_WHAT YOU NEED TO DO_: Copy the lines below word for word, from the line containing "БАРЛЫҚ МӘСЕЛЕДЕ" through the line containing "1. Orientación", including both of those lines. Leave the pictures out of your answer.

_Saved entries_:
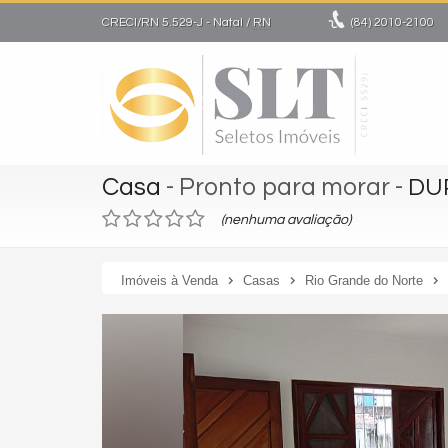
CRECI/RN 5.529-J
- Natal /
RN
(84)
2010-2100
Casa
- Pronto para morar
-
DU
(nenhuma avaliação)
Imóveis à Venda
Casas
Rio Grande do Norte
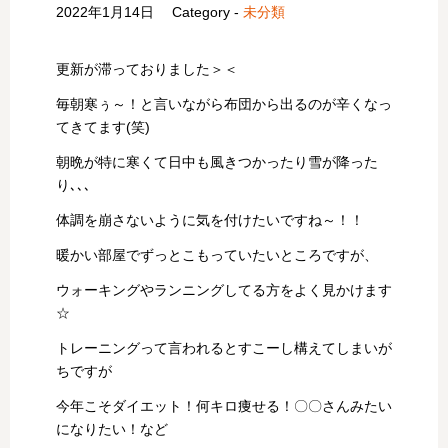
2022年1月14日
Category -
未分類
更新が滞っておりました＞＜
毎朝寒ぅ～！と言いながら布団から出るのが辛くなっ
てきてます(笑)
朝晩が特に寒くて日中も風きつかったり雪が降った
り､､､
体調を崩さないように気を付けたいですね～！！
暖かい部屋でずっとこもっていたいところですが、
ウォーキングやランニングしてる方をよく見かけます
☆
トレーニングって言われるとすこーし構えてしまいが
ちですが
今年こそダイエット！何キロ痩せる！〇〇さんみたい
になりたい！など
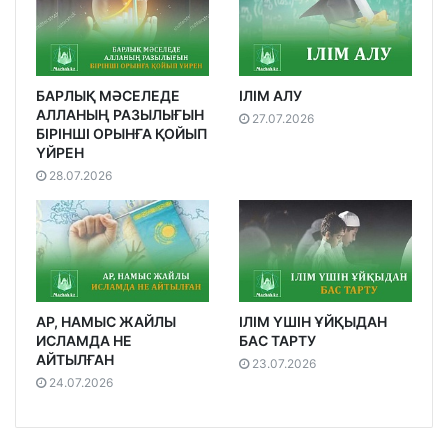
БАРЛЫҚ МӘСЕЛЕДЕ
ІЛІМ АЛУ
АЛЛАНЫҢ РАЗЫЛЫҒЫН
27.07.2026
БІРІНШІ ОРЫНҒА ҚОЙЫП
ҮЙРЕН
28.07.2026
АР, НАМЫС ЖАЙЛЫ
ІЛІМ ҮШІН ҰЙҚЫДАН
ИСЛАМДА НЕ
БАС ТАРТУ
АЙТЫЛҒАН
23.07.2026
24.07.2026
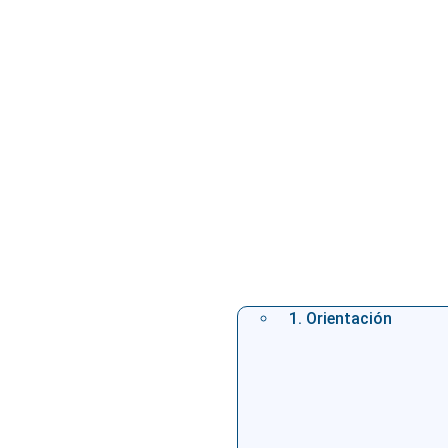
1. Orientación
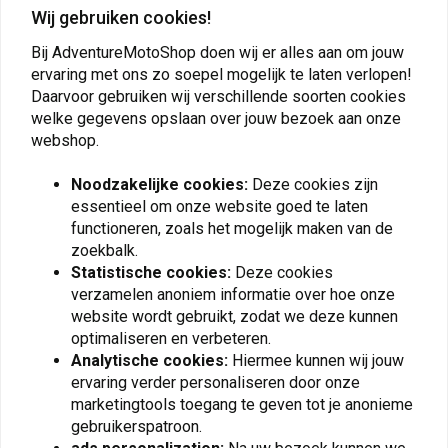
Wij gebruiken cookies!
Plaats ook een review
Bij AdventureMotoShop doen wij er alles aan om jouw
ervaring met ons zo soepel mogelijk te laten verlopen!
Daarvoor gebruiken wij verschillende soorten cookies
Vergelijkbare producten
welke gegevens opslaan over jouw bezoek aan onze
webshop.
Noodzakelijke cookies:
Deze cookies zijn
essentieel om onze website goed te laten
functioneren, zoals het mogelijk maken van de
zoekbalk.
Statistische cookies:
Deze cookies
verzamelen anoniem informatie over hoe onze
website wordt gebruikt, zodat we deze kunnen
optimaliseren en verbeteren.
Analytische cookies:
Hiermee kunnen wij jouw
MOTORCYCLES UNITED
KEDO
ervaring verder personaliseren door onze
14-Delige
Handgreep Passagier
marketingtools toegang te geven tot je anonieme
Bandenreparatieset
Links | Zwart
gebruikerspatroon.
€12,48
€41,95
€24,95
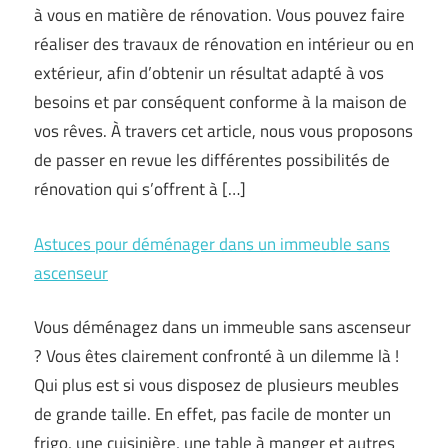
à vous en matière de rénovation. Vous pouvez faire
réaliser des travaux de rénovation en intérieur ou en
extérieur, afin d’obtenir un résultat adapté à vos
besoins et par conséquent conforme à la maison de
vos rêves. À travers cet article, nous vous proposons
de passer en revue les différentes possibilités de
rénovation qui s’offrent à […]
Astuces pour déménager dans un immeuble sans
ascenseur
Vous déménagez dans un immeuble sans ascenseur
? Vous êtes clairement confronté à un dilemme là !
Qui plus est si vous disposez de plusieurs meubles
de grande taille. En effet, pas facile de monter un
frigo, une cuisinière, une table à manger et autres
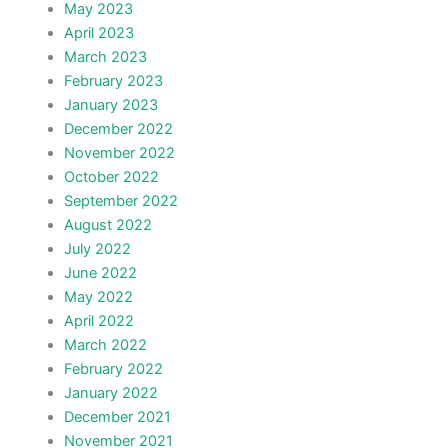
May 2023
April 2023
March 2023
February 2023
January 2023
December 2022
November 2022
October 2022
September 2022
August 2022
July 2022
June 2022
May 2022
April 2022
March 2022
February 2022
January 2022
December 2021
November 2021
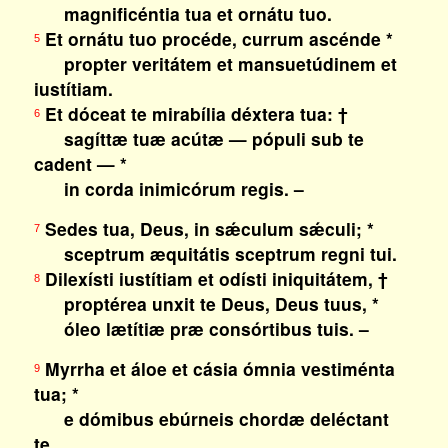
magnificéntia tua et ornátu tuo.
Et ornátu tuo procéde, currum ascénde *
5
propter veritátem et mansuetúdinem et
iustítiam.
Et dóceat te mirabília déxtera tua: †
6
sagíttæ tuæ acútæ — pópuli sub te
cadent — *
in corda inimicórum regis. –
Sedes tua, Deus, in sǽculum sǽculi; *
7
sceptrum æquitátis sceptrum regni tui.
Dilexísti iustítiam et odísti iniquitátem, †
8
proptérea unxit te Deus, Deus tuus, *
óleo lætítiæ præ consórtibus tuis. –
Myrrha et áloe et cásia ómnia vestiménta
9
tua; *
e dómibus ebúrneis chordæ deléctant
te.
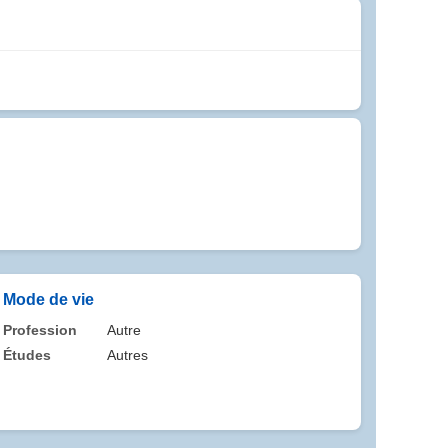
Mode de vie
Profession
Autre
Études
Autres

---

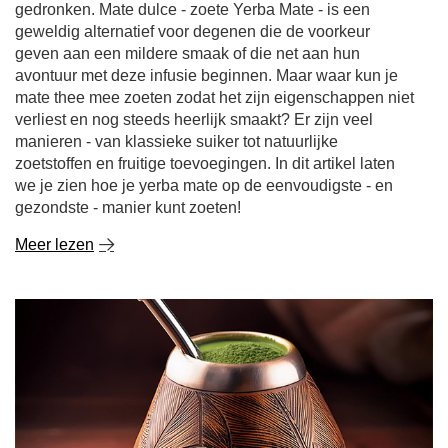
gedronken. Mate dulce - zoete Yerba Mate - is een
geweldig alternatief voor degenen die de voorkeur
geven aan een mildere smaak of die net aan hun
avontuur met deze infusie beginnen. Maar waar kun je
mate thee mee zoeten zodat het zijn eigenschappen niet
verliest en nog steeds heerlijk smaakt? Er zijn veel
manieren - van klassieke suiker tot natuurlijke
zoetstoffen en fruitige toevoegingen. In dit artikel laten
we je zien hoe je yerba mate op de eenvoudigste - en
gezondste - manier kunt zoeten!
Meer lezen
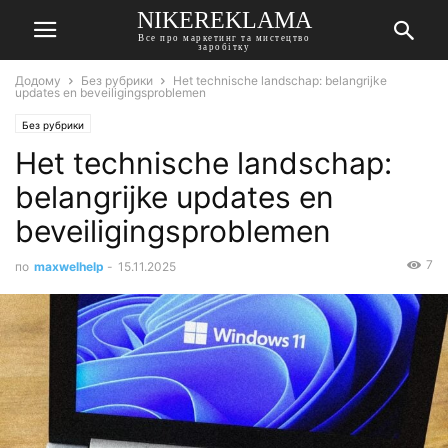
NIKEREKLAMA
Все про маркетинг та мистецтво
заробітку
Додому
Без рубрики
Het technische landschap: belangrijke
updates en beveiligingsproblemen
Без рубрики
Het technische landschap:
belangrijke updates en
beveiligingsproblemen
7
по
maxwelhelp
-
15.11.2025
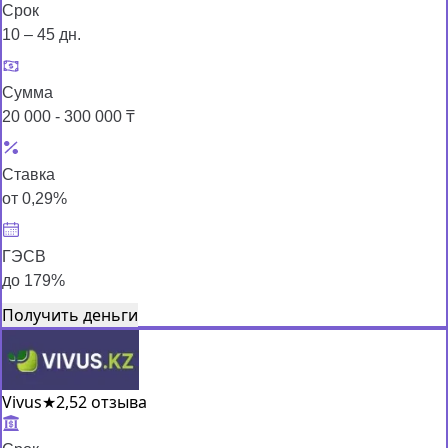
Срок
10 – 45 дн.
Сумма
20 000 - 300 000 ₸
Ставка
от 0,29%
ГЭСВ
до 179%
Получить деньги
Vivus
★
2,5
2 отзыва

_ANSWER BOX_:
БАРЛЫҚ МӘСЕЛЕДЕ
ІЛІМ АЛУ
АЛЛАНЫҢ РАЗЫЛЫҒЫН
27.07.2026
БІРІНШІ ОРЫНҒА ҚОЙЫП
ҮЙРЕН
28.07.2026
АР, НАМЫС ЖАЙЛЫ
ІЛІМ ҮШІН ҰЙҚЫДАН
ИСЛАМДА НЕ
БАС ТАРТУ
АЙТЫЛҒАН
23.07.2026
24.07.2026
1. Orientación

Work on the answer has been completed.